For families in mourning to then be price gouged by opportunistic funeral parlours seeking to cash in by taking the bereaved for a ride at a time they are in acute distress is nothing short of cruel.
It is good to see the Palaszczuk government now moving toward stamping out such unscrupulous behaviour in the funeral industry by considering regulations to rein in underhanded pricing practices.
Attorney-General Shannon Fentiman is calling on people to give their accounts of organising a funeral with the aim of overhauling the industry by forcing transparent pricing.
Why is this so important?
Because, as pointed out by the Australian Competition and Consumer Commission boss Rod Sims, funerals are expensive and customers often have had no prior dealings with the sector until struck by tragedy.
Hidden fees, added-on services not being included in pricing and misrepresentations about what is included feature in the ACCC complaints alleging misleading and deceptive practices.

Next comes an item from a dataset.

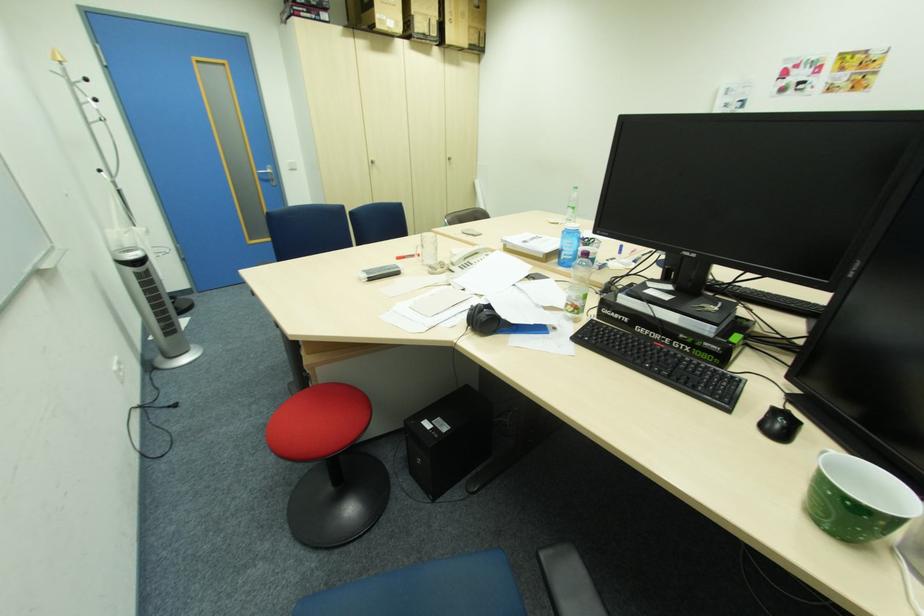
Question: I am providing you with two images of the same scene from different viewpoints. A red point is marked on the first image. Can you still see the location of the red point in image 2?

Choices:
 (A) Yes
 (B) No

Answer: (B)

There have also been long-held concerns about unfair contract terms within funeral service and pre-paid funeral contracts, as well as claims of unconscionable conduct.
That can range from an operator inflating the price of a funeral to making pricing so complex and opaque that grieving families simply give up.
Claims of anti-competitive conduct, where big outfits misuse their market power, is another issue driving up prices.
Not only is it promising that the ACCC is zoning in on these practices, but its recently launched survey of consumers and industry insiders could more generally put funeral businesses preying on vulnerable consumers under the microscope beyond the issue of questionable pricing practices.
And there are horror stories aplenty.
Back in 2018, Queensland Fair Trading officers launched an investigation into one funeral business over claims dead bodies were being moved out of expensive “ceremonial” coffins and onto a piece of board ahead of cremation, with the caskets then reused.
While the funeral parlour owner denied the claims, he said it did operate a rental coffin scheme – something the Queensland Funeral Directors Association labelled as “unethical” and a health hazard.
It was the second such “coffin swapping” scandal that year, with another funeral business accused of switching a $1700 coffin for a
$70 pine box. That triggered a complaint, but police found no evidence to substantiate a criminal charge. Even before that, some in the industry had sounded the alarm about fly-by-night operators storing bodies in industrial estate tin sheds while they forked out $30,000 for purpose built refrigerated facilities.
The cases portray a sector badly in need of government oversight – something some operators called for more than a decade ago.
Whatever eventuates, the wellbeing of grief-stricken families must come first.